Ms. Smith also claims that the assessments were invalid because some of the about 2500 appealing property owners did not receive notice of the Board’s decision within five days after their hearing, as required by Section 702 of the Assessment Law, 72 P.S. §5453.702. Ms. Smith received notice of the Board’s determinations three days after her hearing. The fact, if it is a fact, that others did not receive timely notice did not adversely affect her and therefore provides her no basis for attacking her assessments. Wm. Penn Parking Garage, Inc. v. City of Pittsburgh, 464 Pa. 168, 192, 346 A.2d 269, 281 (1975).

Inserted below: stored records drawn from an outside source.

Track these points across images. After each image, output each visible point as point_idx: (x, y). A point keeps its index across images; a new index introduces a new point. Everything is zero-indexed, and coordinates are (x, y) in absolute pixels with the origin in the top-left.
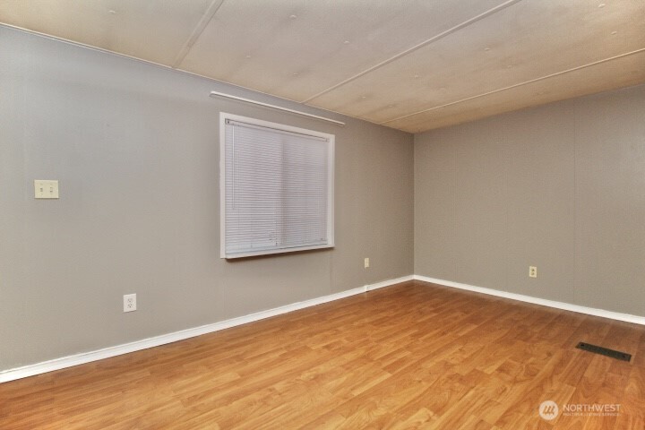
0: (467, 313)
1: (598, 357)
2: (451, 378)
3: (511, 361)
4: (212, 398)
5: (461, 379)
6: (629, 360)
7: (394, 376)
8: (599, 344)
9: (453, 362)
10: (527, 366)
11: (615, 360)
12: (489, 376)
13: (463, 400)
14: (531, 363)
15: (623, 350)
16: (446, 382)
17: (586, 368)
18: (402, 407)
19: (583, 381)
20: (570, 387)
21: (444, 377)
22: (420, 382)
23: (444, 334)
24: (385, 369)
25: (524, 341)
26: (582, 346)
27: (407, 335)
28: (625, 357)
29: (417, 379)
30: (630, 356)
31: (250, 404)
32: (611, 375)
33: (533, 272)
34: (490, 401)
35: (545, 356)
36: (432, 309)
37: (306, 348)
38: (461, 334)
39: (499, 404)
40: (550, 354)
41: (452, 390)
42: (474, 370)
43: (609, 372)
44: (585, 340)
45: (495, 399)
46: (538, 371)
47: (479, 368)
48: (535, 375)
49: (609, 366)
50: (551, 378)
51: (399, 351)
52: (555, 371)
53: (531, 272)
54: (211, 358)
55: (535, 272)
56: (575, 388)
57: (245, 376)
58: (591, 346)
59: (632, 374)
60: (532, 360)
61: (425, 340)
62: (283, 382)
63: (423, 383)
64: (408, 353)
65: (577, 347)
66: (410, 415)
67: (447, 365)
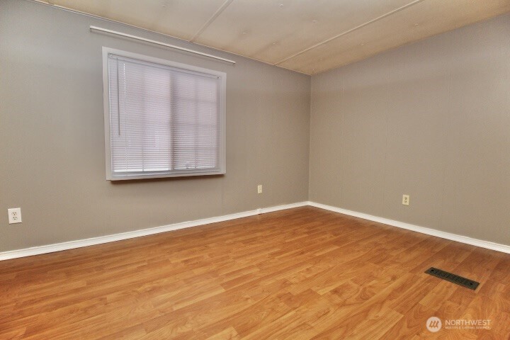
0: (335, 235)
1: (444, 283)
3: (351, 283)
4: (44, 303)
5: (290, 299)
6: (475, 289)
7: (227, 292)
8: (450, 270)
9: (293, 281)
10: (365, 289)
11: (461, 287)
12: (319, 296)
13: (277, 321)
14: (370, 286)
15: (474, 278)
16: (273, 301)
17: (425, 295)
18: (210, 325)
19: (415, 308)
20: (398, 313)
21: (274, 296)
22: (247, 299)
23: (302, 253)
24: (222, 285)
25: (375, 263)
26: (433, 271)
27: (267, 253)
28: (472, 285)
30: (478, 284)
31: (71, 312)
32: (449, 303)
33: (406, 200)
34: (304, 324)
35: (390, 279)
36: (306, 231)
37: (167, 262)
38: (317, 255)
39: (312, 328)
40: (394, 278)
41: (273, 309)
42: (308, 290)
43: (448, 300)
44: (437, 265)
45: (309, 323)
46: (374, 294)
48: (367, 299)
49: (451, 292)
50: (383, 302)
51: (250, 268)
52: (390, 297)
53: (404, 200)
54: (78, 266)
55: (408, 200)
56: (403, 316)
57: (90, 284)
58: (442, 272)
59: (473, 303)
60: (374, 282)
61: (279, 259)
62: (118, 293)
63: (250, 301)
64: (256, 270)
65: (426, 272)
66: (213, 334)
67: (285, 284)
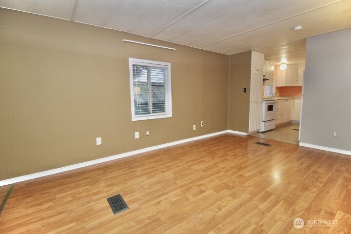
2: (234, 188)
29: (251, 187)
47: (215, 193)
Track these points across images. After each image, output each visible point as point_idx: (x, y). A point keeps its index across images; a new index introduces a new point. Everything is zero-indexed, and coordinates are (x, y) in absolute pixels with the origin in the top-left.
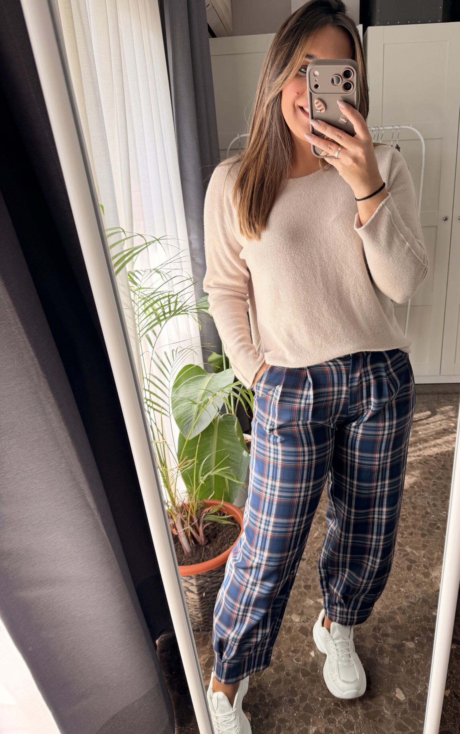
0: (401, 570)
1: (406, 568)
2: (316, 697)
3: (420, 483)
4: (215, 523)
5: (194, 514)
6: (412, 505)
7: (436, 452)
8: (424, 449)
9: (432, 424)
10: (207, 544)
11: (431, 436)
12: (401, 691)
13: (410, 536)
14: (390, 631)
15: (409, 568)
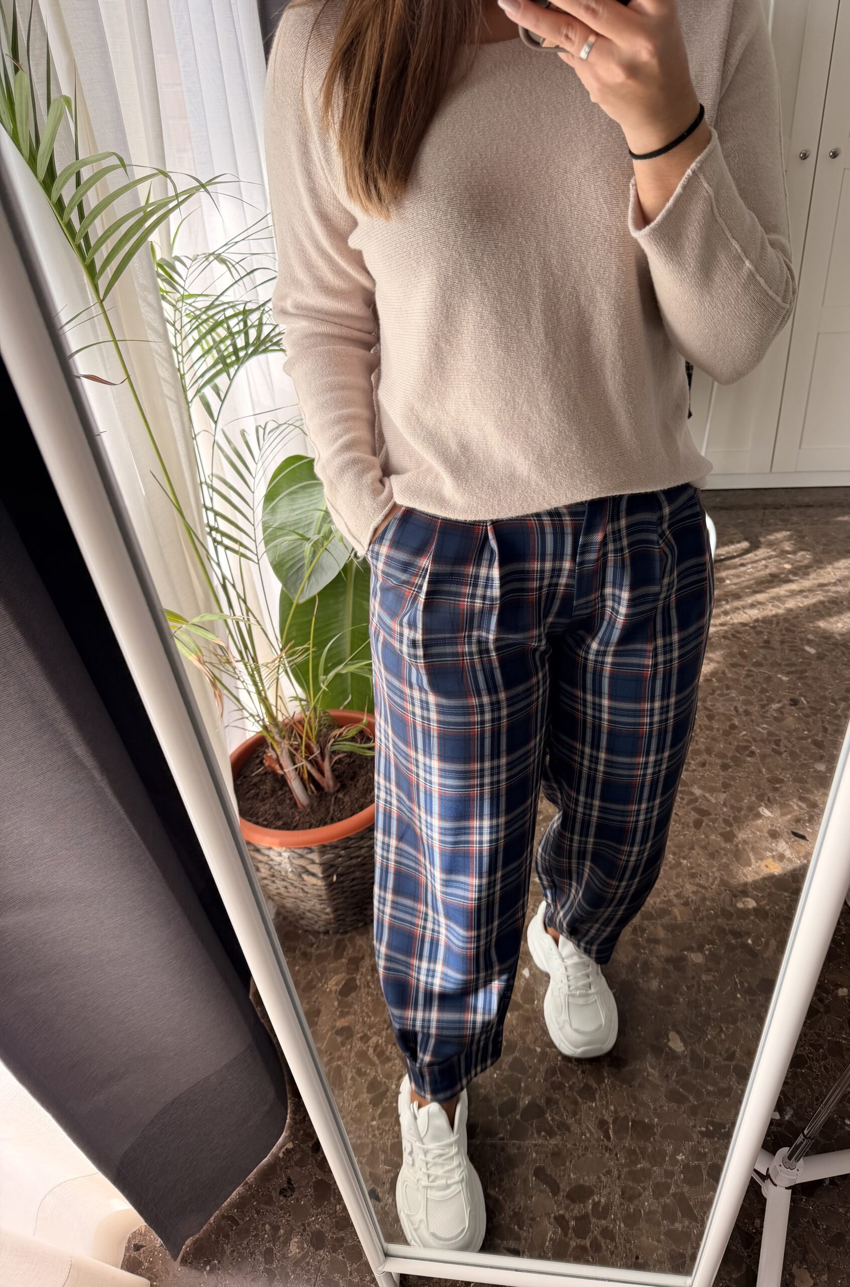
0: (683, 828)
1: (691, 824)
2: (532, 1047)
3: (724, 673)
4: (350, 754)
5: (314, 740)
6: (707, 713)
7: (754, 618)
8: (734, 612)
9: (749, 566)
10: (338, 791)
11: (747, 587)
12: (677, 1037)
13: (700, 769)
14: (661, 933)
15: (698, 824)
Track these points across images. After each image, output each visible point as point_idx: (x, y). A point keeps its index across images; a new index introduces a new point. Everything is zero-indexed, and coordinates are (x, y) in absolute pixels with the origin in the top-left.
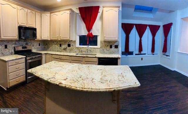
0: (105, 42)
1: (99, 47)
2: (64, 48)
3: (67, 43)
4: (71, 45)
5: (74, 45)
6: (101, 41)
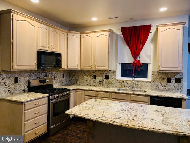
0: (159, 73)
1: (151, 81)
2: (100, 81)
3: (104, 75)
4: (109, 77)
5: (113, 76)
6: (153, 72)
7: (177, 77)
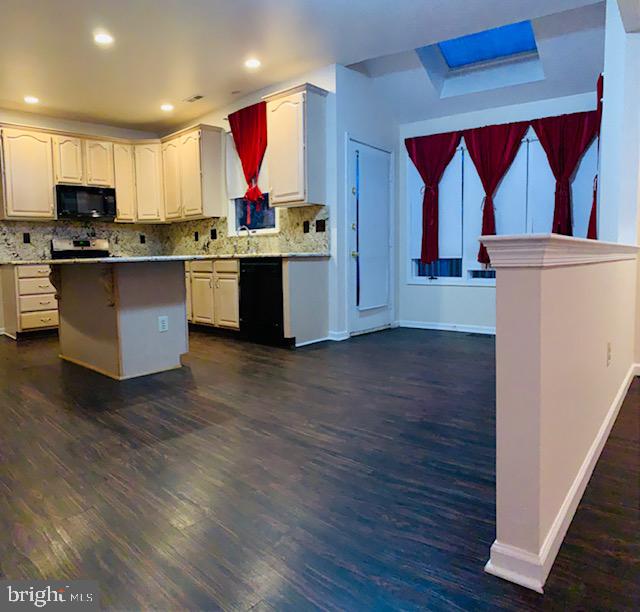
1: (279, 231)
2: (204, 245)
5: (223, 231)
7: (319, 217)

Finally Ms. Smith says that due process requires that the notice of the Board’s decision inform appealing property owners of their right to appeal to the Court of Common Pleas within sixty days. See Section 704 of the Assessment Law, as amended, 72 P.S. §5453.704. Nothing in the Assessment Law mandates such inclusion. Moreover, Ms. Smith has not suffered any injury from the lack of notice of her right to appeal since she did appeal to the lower court within the prescribed time limitation.

Orders affirmed.

*596Order

And Now, this 5th day of March, 1980, the orders of the Court of Common Pleas of Huntingdon County, Nos. 77-1926 and 77-1927 are affirmed.

President Judge Bowman did not participate in the decision in this case.

Section 702 of The Fourth to Eighth Class County Assessment Law, Act of May 21, 1943, P.L. 571, §702, as amended, 72 P.S. §5453.702 (Assessment Law), allowed the Board from September 1 to October 1 to complete the hearings. Section 3 of the Act of October 5, 1978, P.L. 1138 subsequently extended this period to October 31.

Section 3 of the Act of October 5, 1978, P.L. 1138 added the requirement that the notice must also state that the taxing district may also appeal and that the appeal, whether by an aggrieved person or by the hearing authority, must be filed within forty days of the date of the notice.